Reduced DNA base excision repair, and in particular POLβ has been reported and appreciated as a phenotype of DS for some time (Fry et al., 1984; Raji & Rao, 1998). More recently, we evaluated this question in blood samples from acute megakaryoblastic leukemia (AMkL) patients and in fetal liver tissue. We reported that both AMkL patients with DS and fetal liver tissue from DS abortuses expressed lower levels of POLβ than did the NDS counterparts (Cabelof et al., 2009). As such, we chose to evaluate POLβ in primary NDS and DS fibroblasts and determine whether senescence could be a function of impaired POLβ. We evaluated POLβ expression in primary fibroblast cells from six individuals with DS and six without DS (DS and NDS), and find a significant reduction in POLβ expression in Down syndrome cells (Figure 1D, 53% reduced, ±SEM, p<0.01). In light of the well-established role of Polβ in processing damage induced by methyl methanesulfonate (MMS) (Sobol et al., 2002) we anticipated that Down syndrome cells would senesce in response to MMS exposure. We attempted a range of dosing and timing schedules to induce senescence with MMS but never saw an increase in the number of senescent cells as a result Down syndrome (data not shown). This suggests that the mechanism of senescence in DS may not be an increase in DNA damage (MMS) per se, but an inability to respond to replication stress (HU).

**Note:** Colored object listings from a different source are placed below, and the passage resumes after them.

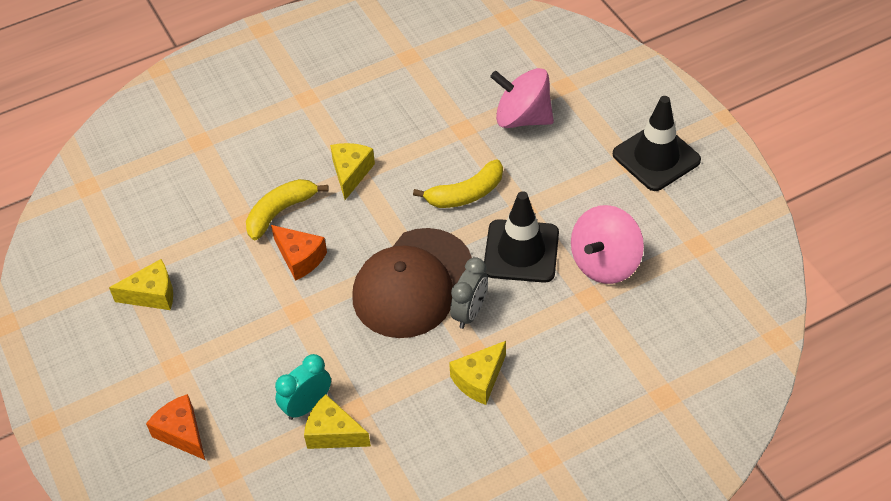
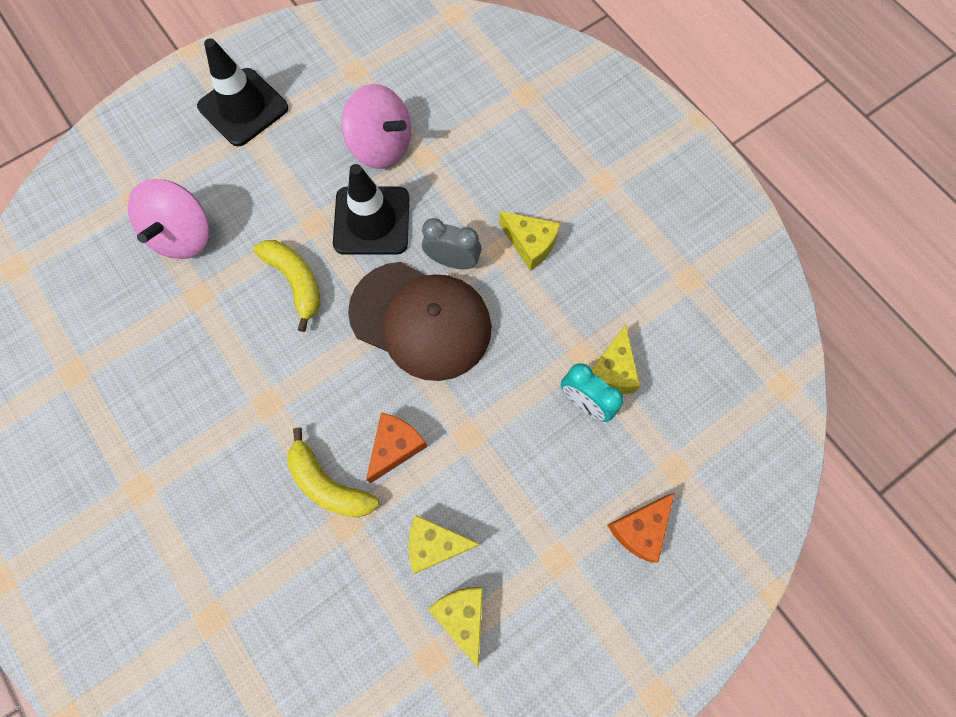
camera: 100 degrees left, 20 degrees up
yellow cheese [330,143,375,200] -> yellow cheese moved to [409,515,480,574]

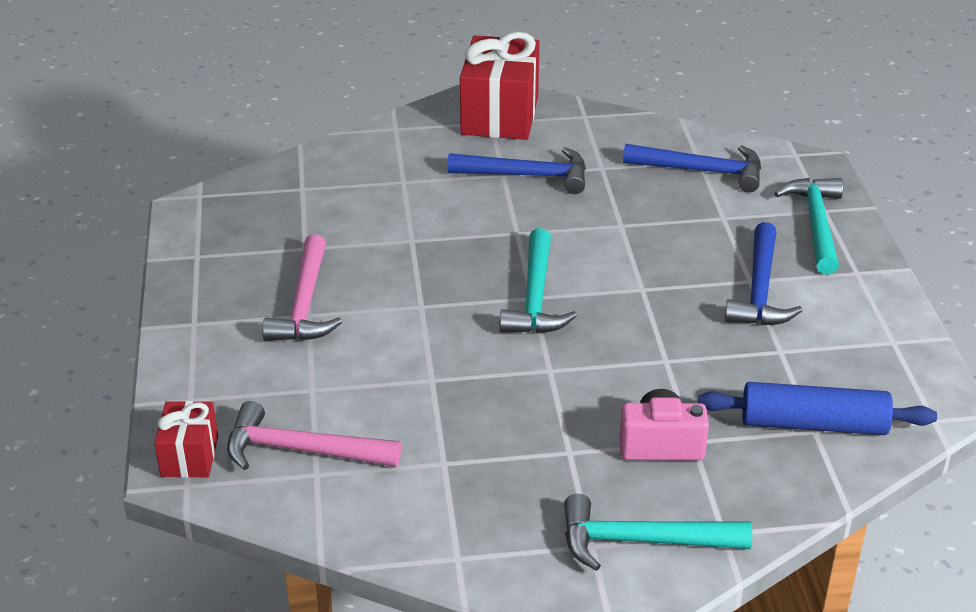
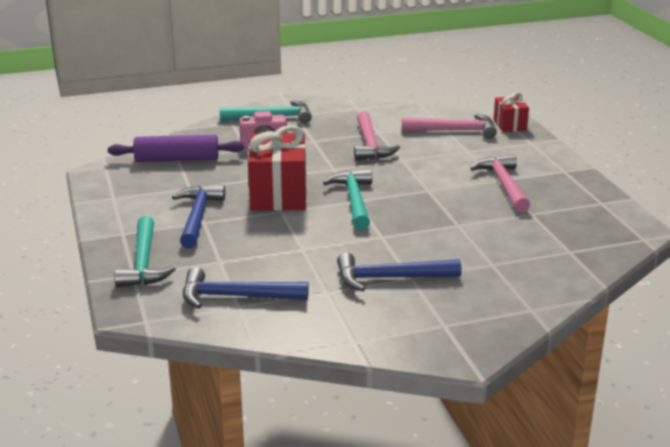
camera: 170 degrees right, 10 degrees down
red gift [460,32,540,140] -> red gift moved to [248,125,306,211]
blue rolling pin [698,382,937,435] -> purple rolling pin [108,135,244,162]
none -> pink hammer [354,111,400,160]

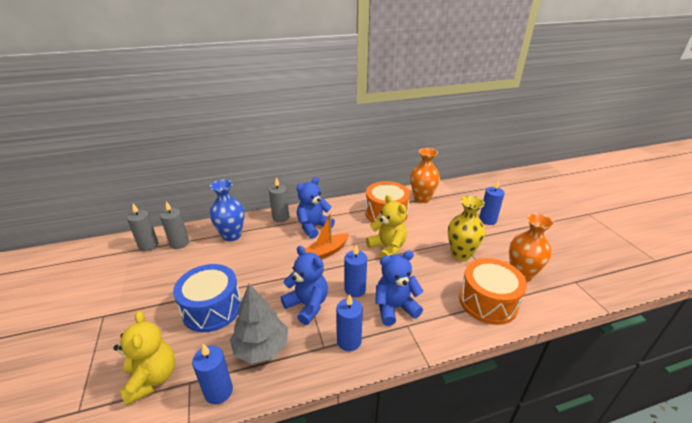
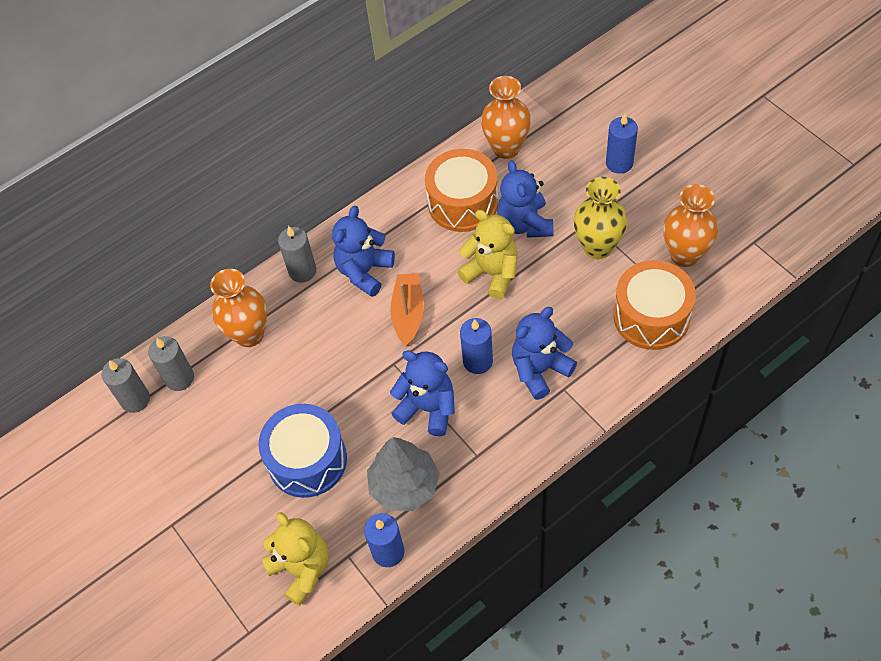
camera: 15 degrees left, 25 degrees up
blue vase [209,180,245,241] -> orange vase [210,269,267,347]
orange boat [305,214,349,259] -> orange boat turned 150 degrees clockwise [390,274,424,346]
blue candle [336,294,363,351] -> none
none -> blue teddy bear [497,160,553,238]

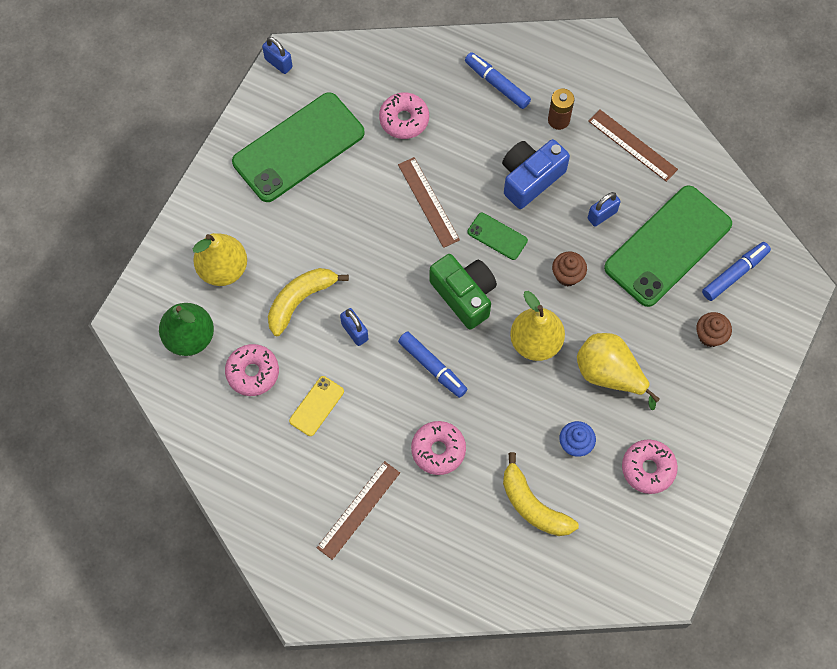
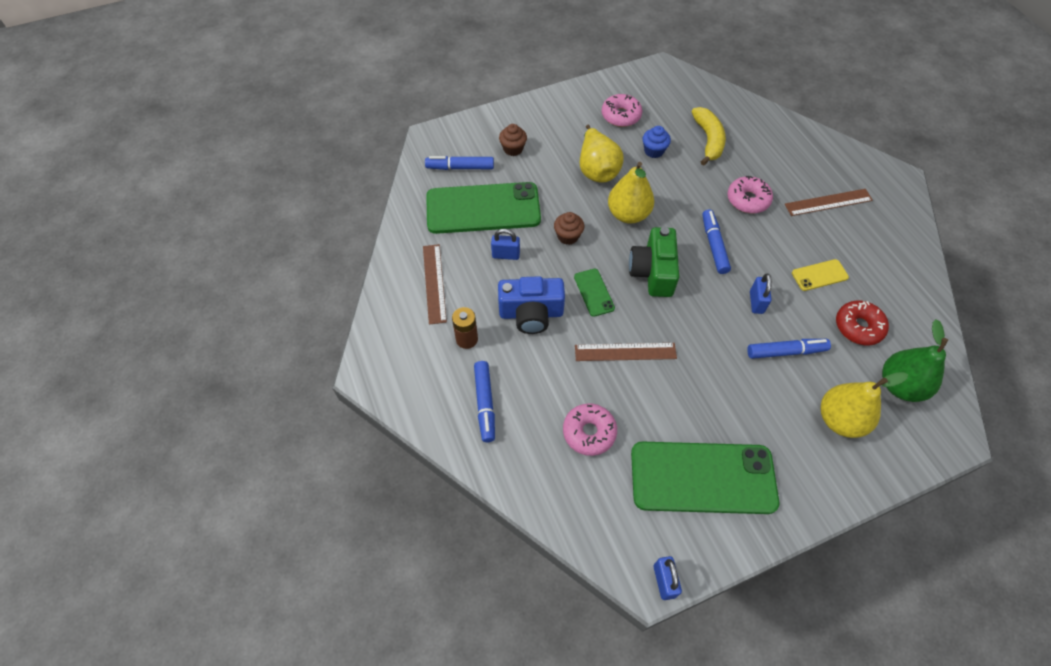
camera: 140 degrees left, 10 degrees down
pink donut [225,344,279,396] -> red donut [836,301,889,345]
yellow banana [268,268,349,336] -> blue marker [747,339,831,359]
brown ruler [398,157,460,248] -> brown ruler turned 75 degrees clockwise [575,343,677,361]

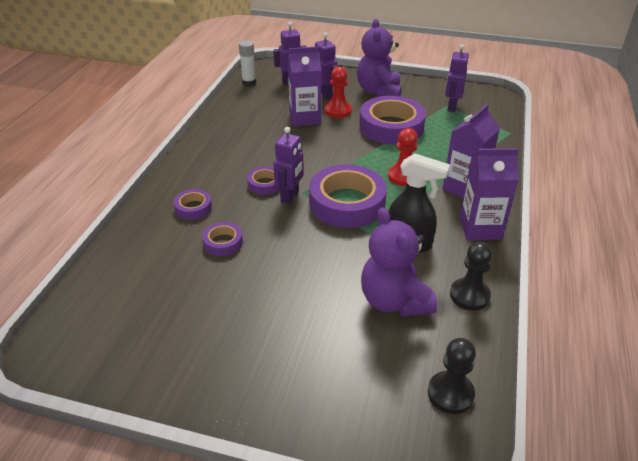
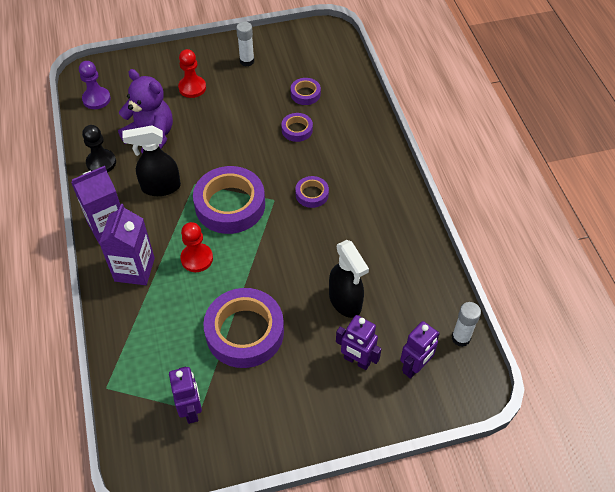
camera: 150 degrees right, 15 degrees up
purple tape [174,189,212,220] -> purple tape moved to [291,78,321,105]
purple robot [273,127,304,204] -> none
purple carton [288,46,321,126] -> black spray bottle [329,240,369,318]
red pawn [325,66,352,118] -> red pawn moved to [178,49,206,98]
purple teddy bear [357,19,402,97] -> none
black pawn [428,338,476,414] -> purple pawn [79,61,111,109]
none -> white glue stick [236,22,254,66]

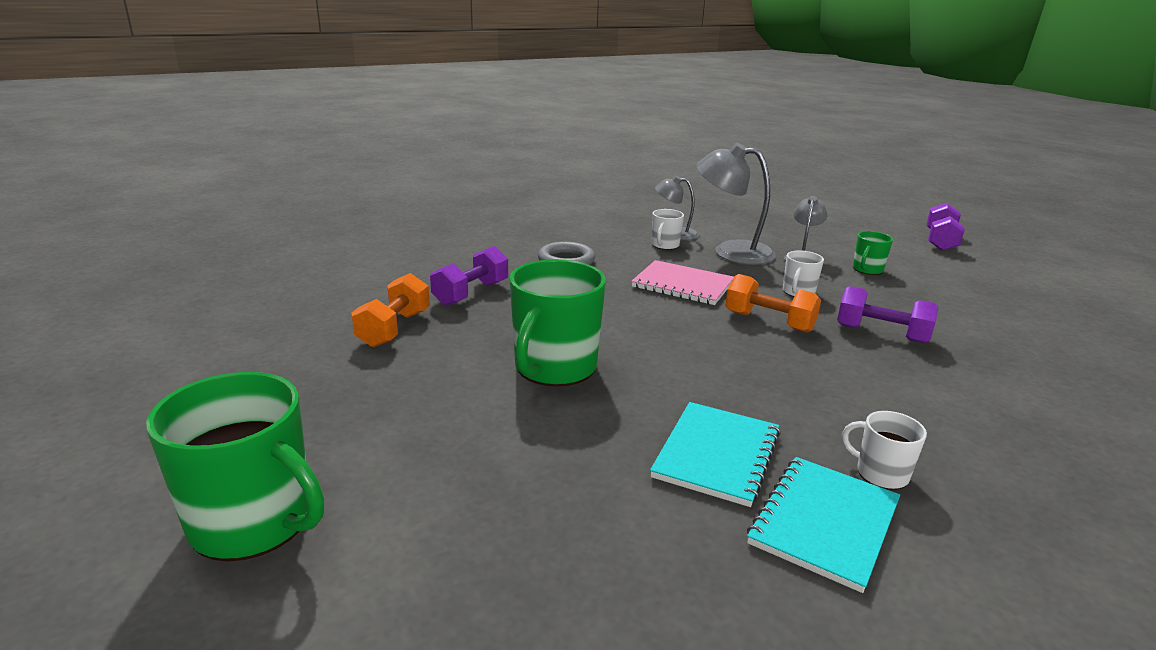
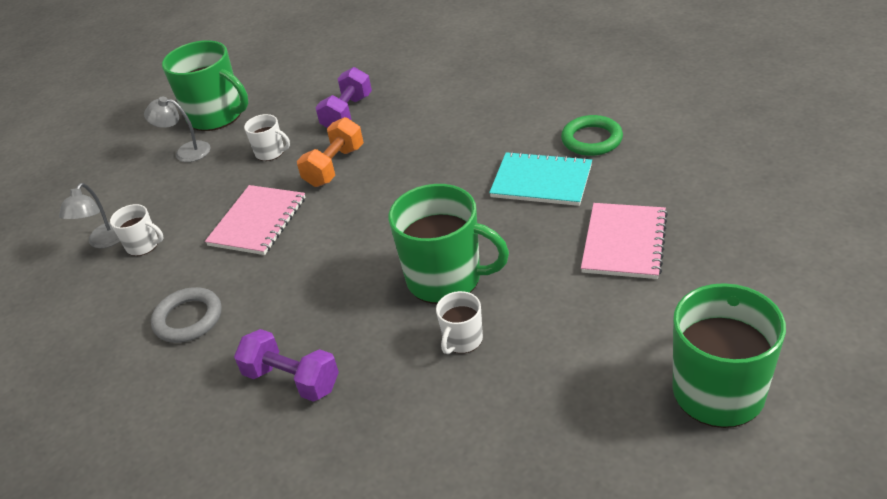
camera: 90 degrees left, 15 degrees up
orange dumbbell [351,273,430,348] -> none
grey lamp [696,143,776,265] -> none
turquoise notebook [747,457,900,593] -> green ring [561,115,623,156]
white mug [842,411,927,490] -> white mug moved to [436,291,483,354]
green mug [853,231,893,275] -> green mug [162,40,248,131], size x2.05
purple dumbbell [926,203,965,251] -> none
none -> pink notebook [581,203,668,279]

Homozygous loss of DNA polymeraseβ induces cellular senescence

To elucidate a possible role for POLβ in cellular senescence, we evaluated DNA polymeraseβ null (Polβ−/−) primary mouse embryonic fibroblasts gifted by Samuel H. Wilson (Sobol et al., 1996). Senescence evaluation is best conducted in primary cells. While the use of primary cells limits the types of questions we can experimentally address, it does provide the best possible information on the key question under investigation here, which is senescence. We first verified the known reduction in Polβ expression in Polβ−/− and wildtype (WT) cells (Sobol et al., 1996). In two different cell lines from each genotype, we confirmed that mRNA and protein levels were undetectable in the Polβ−/− cells (Figure 2A). Next, we evaluated these cells for the same biomarkers of senescence used in the DS experiments, both at baseline and in response to exogenous DNA damage. Cells grown and treated in parallel were maintained in culture for an additional two weeks, but never reentered the cell cycle. In the absence of HU or other DNA damaging agents, we find robust SA-β-Gal staining in the Polβ−/− cells, a much greater senescence response due to loss of Polβ than we had anticipated (Figure 2B, > 11-fold, p< 0.001). Notably, Polβ−/− cells and DS cells exhibit very similar SA-β-Gal staining (~20% of cells stain positive). In addition to significant increase in SA-β-Gal positive cells induced by loss of Polβ, p16 was also significantly upregulated in the Polβ−/− cells, further supporting that senescence is induced when Polβ is absent (Figure 2C, 1.69-fold, p<0.001). We find that HMGB1 appears to be reduced in the nuclear fraction of the Polβ−/− cells as well (Figure 2D).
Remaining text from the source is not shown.